Sequoia Capital, as of late 2024, manages approximately $85 billion across its remaining U.S. and European operations, has a portfolio that includes some of the most valuable private companies on earth, and is led by a partnership that is younger, more technically fluent, and more focused than at any point in the past decade. The firm's brand advantage — the Sequoia name on a term sheet remains the single most powerful signaling device in the venture industry — is intact but no longer uncontested. A new generation of firms — Founders Fund, a16z, Thrive Capital, and the growing class of solo capitalists — has eroded the oligopoly that Sequoia, Accel, Benchmark, and Kleiner once shared.

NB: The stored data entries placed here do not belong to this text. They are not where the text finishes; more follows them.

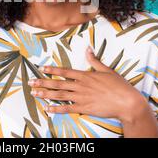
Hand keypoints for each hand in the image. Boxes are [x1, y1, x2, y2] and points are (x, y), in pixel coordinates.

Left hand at [28, 45, 149, 123]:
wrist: (127, 102)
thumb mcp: (107, 70)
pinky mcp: (84, 108)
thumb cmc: (119, 86)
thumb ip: (94, 60)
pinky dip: (56, 109)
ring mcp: (81, 97)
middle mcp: (81, 86)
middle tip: (31, 82)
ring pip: (59, 95)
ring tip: (34, 93)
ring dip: (46, 94)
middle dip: (43, 82)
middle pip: (58, 83)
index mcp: (85, 75)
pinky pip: (67, 108)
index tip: (42, 68)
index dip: (52, 70)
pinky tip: (47, 109)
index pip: (65, 71)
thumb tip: (88, 49)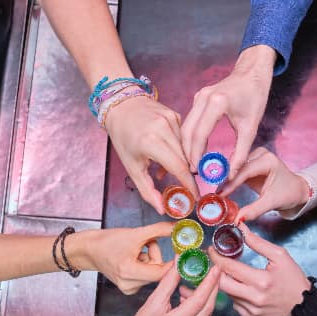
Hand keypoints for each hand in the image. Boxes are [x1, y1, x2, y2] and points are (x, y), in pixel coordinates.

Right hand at [78, 222, 173, 294]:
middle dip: (155, 254)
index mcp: (130, 272)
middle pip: (158, 271)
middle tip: (146, 242)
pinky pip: (147, 275)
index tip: (181, 251)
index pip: (161, 272)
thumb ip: (159, 231)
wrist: (89, 250)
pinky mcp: (129, 287)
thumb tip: (178, 229)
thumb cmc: (107, 241)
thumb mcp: (135, 233)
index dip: (173, 261)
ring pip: (153, 272)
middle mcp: (130, 285)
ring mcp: (129, 288)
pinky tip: (133, 258)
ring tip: (136, 249)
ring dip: (150, 258)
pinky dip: (144, 264)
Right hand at [101, 265, 220, 315]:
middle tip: (214, 273)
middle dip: (213, 288)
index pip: (197, 301)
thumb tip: (180, 262)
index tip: (215, 269)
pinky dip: (202, 313)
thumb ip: (168, 282)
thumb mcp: (152, 303)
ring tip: (194, 289)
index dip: (208, 284)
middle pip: (207, 309)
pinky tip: (192, 306)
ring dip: (206, 300)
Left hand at [105, 96, 198, 213]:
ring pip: (185, 149)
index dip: (189, 184)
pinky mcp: (175, 115)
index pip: (178, 167)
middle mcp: (163, 128)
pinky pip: (183, 138)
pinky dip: (177, 148)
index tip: (195, 196)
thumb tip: (162, 208)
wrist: (121, 106)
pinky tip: (165, 150)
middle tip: (183, 188)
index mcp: (151, 141)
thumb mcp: (132, 166)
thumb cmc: (123, 137)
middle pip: (185, 159)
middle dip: (185, 175)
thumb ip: (147, 190)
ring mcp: (171, 119)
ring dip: (179, 161)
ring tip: (163, 166)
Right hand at [181, 45, 275, 177]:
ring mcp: (199, 97)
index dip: (196, 154)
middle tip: (193, 171)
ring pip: (185, 126)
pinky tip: (194, 149)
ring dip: (187, 145)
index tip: (197, 170)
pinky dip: (189, 136)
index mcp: (217, 103)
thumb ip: (241, 152)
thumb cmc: (254, 96)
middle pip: (187, 131)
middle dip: (188, 153)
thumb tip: (231, 173)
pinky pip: (189, 120)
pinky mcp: (198, 99)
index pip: (199, 134)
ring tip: (193, 163)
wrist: (252, 73)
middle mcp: (203, 98)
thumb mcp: (251, 127)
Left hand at [208, 223, 310, 315]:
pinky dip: (236, 294)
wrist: (305, 306)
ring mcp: (251, 310)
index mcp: (261, 281)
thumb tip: (240, 228)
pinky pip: (235, 304)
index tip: (212, 250)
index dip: (217, 257)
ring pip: (228, 294)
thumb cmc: (293, 280)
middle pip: (221, 284)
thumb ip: (258, 243)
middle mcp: (254, 298)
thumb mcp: (280, 256)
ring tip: (235, 274)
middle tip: (219, 262)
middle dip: (217, 271)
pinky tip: (245, 288)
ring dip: (228, 282)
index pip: (229, 268)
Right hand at [218, 147, 310, 221]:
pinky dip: (229, 180)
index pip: (245, 171)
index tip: (220, 194)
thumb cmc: (288, 193)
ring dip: (225, 179)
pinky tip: (222, 189)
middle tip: (214, 193)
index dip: (231, 183)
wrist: (296, 190)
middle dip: (225, 180)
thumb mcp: (272, 202)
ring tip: (216, 192)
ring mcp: (254, 158)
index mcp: (268, 160)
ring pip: (234, 168)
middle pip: (237, 167)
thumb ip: (254, 210)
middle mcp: (260, 155)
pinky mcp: (250, 164)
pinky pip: (236, 171)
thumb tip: (237, 218)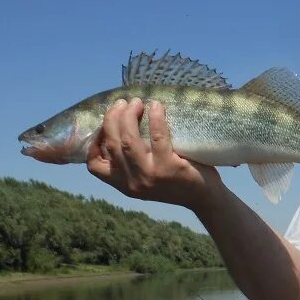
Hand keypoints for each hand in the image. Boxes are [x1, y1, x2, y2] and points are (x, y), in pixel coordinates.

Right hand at [86, 98, 221, 210]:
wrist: (204, 198)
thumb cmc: (175, 182)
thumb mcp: (145, 178)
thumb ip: (130, 162)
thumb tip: (117, 126)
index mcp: (124, 185)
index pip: (95, 166)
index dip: (94, 142)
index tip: (104, 125)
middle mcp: (133, 183)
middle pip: (112, 144)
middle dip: (113, 118)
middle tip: (123, 103)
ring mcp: (150, 176)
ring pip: (129, 140)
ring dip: (129, 116)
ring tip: (136, 102)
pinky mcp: (169, 168)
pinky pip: (157, 137)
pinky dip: (155, 118)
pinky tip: (156, 106)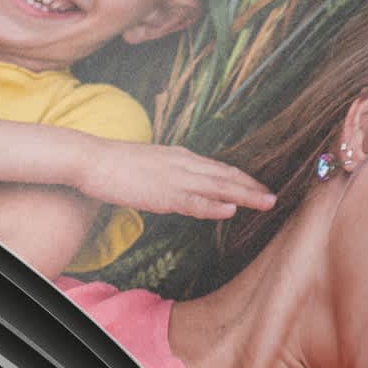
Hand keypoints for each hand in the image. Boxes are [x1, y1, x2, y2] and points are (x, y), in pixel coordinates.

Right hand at [77, 140, 275, 218]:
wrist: (90, 158)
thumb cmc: (119, 164)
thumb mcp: (156, 164)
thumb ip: (177, 172)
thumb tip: (194, 184)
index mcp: (183, 157)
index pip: (222, 168)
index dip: (245, 179)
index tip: (263, 187)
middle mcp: (185, 164)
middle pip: (227, 176)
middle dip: (253, 187)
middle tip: (276, 197)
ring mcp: (175, 178)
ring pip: (218, 187)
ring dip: (244, 195)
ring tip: (267, 203)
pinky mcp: (161, 193)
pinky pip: (192, 201)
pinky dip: (212, 206)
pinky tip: (230, 210)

What has not been eroded is the institutional memory. Somewhere in Sequoia's files — in the partner meeting notes, the deal retrospectives, the Anti-Portfolio — there is a record of every major technology wave of the past half century, analyzed in real time by people who were writing checks into it. That record is not a guarantee of future performance. But it is, arguably, the densest concentration of applied pattern recognition in the history of capital allocation.
On Doug Leone's last day as an active managing partner, he reportedly gathered the junior partners in a conference room and told them a story about Don Valentine interviewing a young entrepreneur in 1978. The entrepreneur was nervous, unkempt, and asked for money to build something that didn't exist yet for a market that nobody could measure. Valentine, according to Leone, asked exactly one question: "How big is this market going to be?" The entrepreneur said he didn't know. Valentine invested anyway — the only time anyone could recall him leading with instinct over analysis. The entrepreneur was Steve Jobs.
The cross-section of the redwood in the lobby has been there for decades. Nobody has ever thought to replace it.